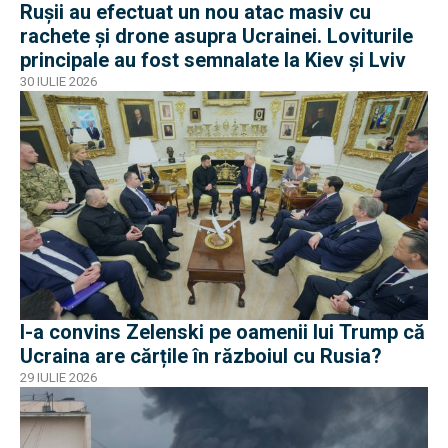
Rușii au efectuat un nou atac masiv cu
rachete și drone asupra Ucrainei. Loviturile
principale au fost semnalate la Kiev și Lviv
30 IULIE 2026
I-a convins Zelenski pe oamenii lui Trump că
Ucraina are cărțile în războiul cu Rusia?
29 IULIE 2026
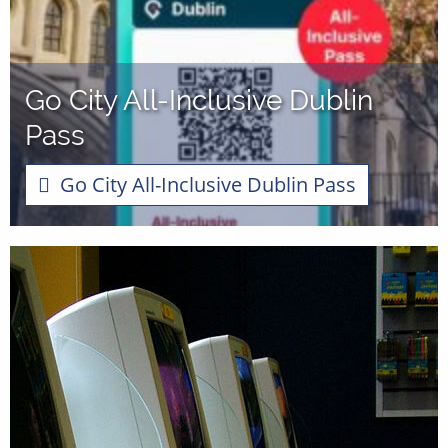
Go City All-Inclusive Dublin
Pass
Go City All-Inclusive Dublin Pass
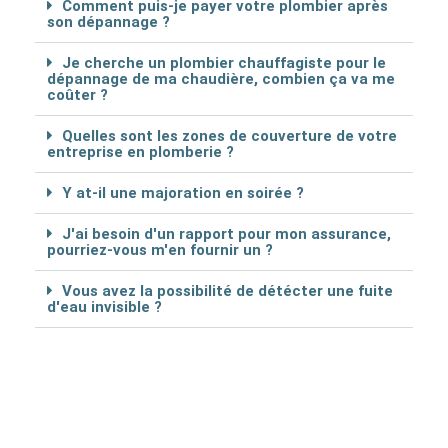
Comment puis-je payer votre plombier après
son dépannage ?
Je cherche un plombier chauffagiste pour le
dépannage de ma chaudière, combien ça va me
coûter ?
Quelles sont les zones de couverture de votre
entreprise en plomberie ?
Y at-il une majoration en soirée ?
J'ai besoin d'un rapport pour mon assurance,
pourriez-vous m'en fournir un ?
Vous avez la possibilité de détécter une fuite
d'eau invisible ?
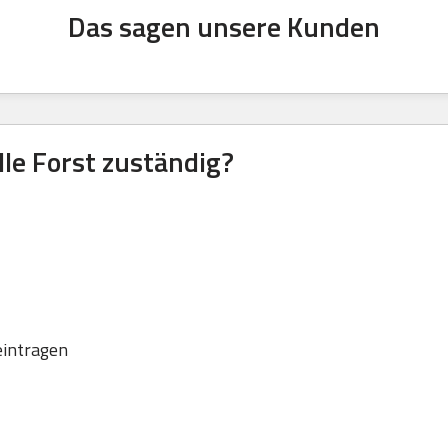
Das sagen unsere Kunden
lle Forst zuständig?
eintragen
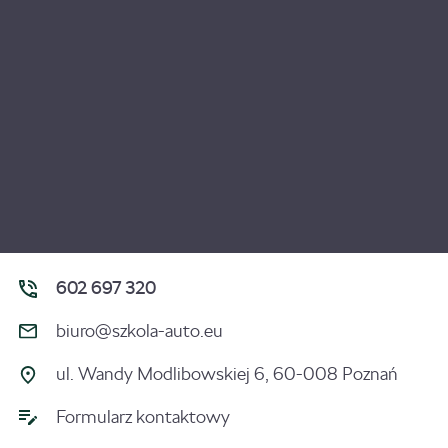
602 697 320
biuro@szkola-auto.eu
ul. Wandy Modlibowskiej 6, 60-008 Poznań
Formularz kontaktowy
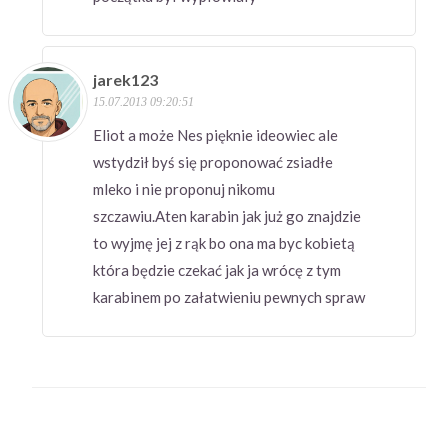
jarek123
15.07.2013 09:20:51
Eliot a może Nes pięknie ideowiec ale
wstydził byś się proponować zsiadłe
mleko i nie proponuj nikomu
szczawiu.Aten karabin jak już go znajdzie
to wyjmę jej z rąk bo ona ma byc kobietą
która będzie czekać jak ja wrócę z tym
karabinem po załatwieniu pewnych spraw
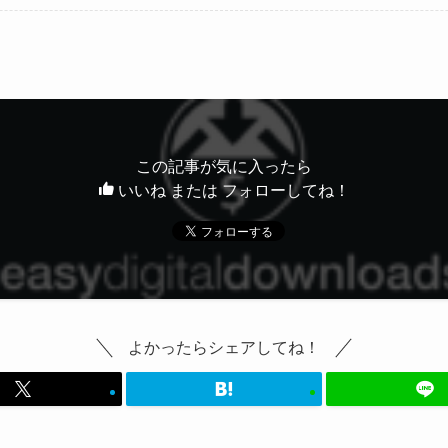
この記事が気に入ったら
いいね または フォローしてね！
よかったらシェアしてね！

◆ **Assignment**:
Rewrite these lines, changing every "plombier" to "électricien" and leaving the rest unchanged. Omit the pictures from your answer.

◆ **Solution to this problem**:
Rușii au efectuat un nou atac masiv cu
rachete și drone asupra Ucrainei. Loviturile
principale au fost semnalate la Kiev și Lviv
30 IULIE 2026
I-a convins Zelenski pe oamenii lui Trump că
Ucraina are cărțile în războiul cu Rusia?
29 IULIE 2026
Go City All-Inclusive Dublin
Pass
Go City All-Inclusive Dublin Pass
Comment puis-je payer votre électricien après
son dépannage ?
Je cherche un électricien chauffagiste pour le
dépannage de ma chaudière, combien ça va me
coûter ?
Quelles sont les zones de couverture de votre
entreprise en plomberie ?
Y at-il une majoration en soirée ?
J'ai besoin d'un rapport pour mon assurance,
pourriez-vous m'en fournir un ?
Vous avez la possibilité de détécter une fuite
d'eau invisible ?
Das sagen unsere Kunden
lle Forst zuständig?
eintragen
602 697 320
biuro@szkola-auto.eu
ul. Wandy Modlibowskiej 6, 60-008 Poznań
Formularz kontaktowy
jarek123
15.07.2013 09:20:51
Eliot a może Nes pięknie ideowiec ale
wstydził byś się proponować zsiadłe
mleko i nie proponuj nikomu
szczawiu.Aten karabin jak już go znajdzie
to wyjmę jej z rąk bo ona ma byc kobietą
która będzie czekać jak ja wrócę z tym
karabinem po załatwieniu pewnych spraw
この記事が気に入ったら
いいね または フォローしてね！
よかったらシェアしてね！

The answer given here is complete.